Introduction
L’augmentation de l’espérance de vie des animaux de compagnie, couplée au fait que les propriétaires prennent davantage soin de leur santé, implique que des chiens et des chats âgés sont plus fréquemment présentés à la consultation vétérinaire qu’autrefois, et qu’ils doivent parfois subir une anesthésie générale avant une procédure chirurgicale ou diagnostique. Un animal est généralement considéré comme âgé quand il a dépassé 75 à 80 % de son espérance de vie théorique ; il faut cependant interpréter ce seuil avec une certaine prudence car l’espérance de vie moyenne est en partie due aux prédispositions raciales plutôt qu’à une simple variation du vieillissement biologique 1. Il est pourtant peu probable qu’un jeune animal atteint d’une maladie susceptible d’abréger sa longévité soit physiologiquement comparable à un individu âgé. En général, les animaux qui semblent vieux devraient probablement être considérés comme tels, et si cela semble en décalage par rapport à leur âge réel, il faut en explorer les raisonsIl est pourtant peu probable qu’un jeune animal atteint d’une maladie susceptible d’abréger sa longévité soit physiologiquement comparable à un individu âgé. En général, les animaux qui semblent vieux devraient probablement être considérés comme tels, et si cela semble en décalage par rapport à leur âge réel, il faut en explorer les raisons.

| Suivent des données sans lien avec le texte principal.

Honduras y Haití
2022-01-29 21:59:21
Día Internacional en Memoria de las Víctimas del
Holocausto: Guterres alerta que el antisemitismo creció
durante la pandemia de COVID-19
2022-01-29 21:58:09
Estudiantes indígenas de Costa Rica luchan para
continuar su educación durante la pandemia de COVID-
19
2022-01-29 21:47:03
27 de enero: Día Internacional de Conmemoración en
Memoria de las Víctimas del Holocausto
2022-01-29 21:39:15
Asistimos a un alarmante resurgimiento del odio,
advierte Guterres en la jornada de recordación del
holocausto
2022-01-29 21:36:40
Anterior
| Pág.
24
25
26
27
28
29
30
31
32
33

Qu’il s’agisse d’un humain ou d’un animal, vieillir en bonne santé n’empêche pas que des changements surviennent et entraînent une réduction des réserves physiologiques ; les animaux âgés sont plus susceptibles d’être affectés par des maladies cliniques et subcliniques devant être prises en compte avant une anesthésie. Une analyse rétrospective multicentrique a montré que l’âge est à lui seul un facteur de risque pour la mortalité peropératoire : les chiens et les chats apparemment en bonne santé âgés de plus de 12 ans présentent respectivement un risque multiplié par 10 et 2,1 de mourir de complications liées à l’anesthésie par rapport à leurs congénères plus jeunes 2. Cette fragilité accrue résulte probablement d’une plus grande sensibilité aux effets des médicaments anesthésiques liée à la diminution des réserves fonctionnelles ; l’hypothermie, l’allongement de la période de récupération et l’incidence accrue des maladies subcliniques sont aussi en cause.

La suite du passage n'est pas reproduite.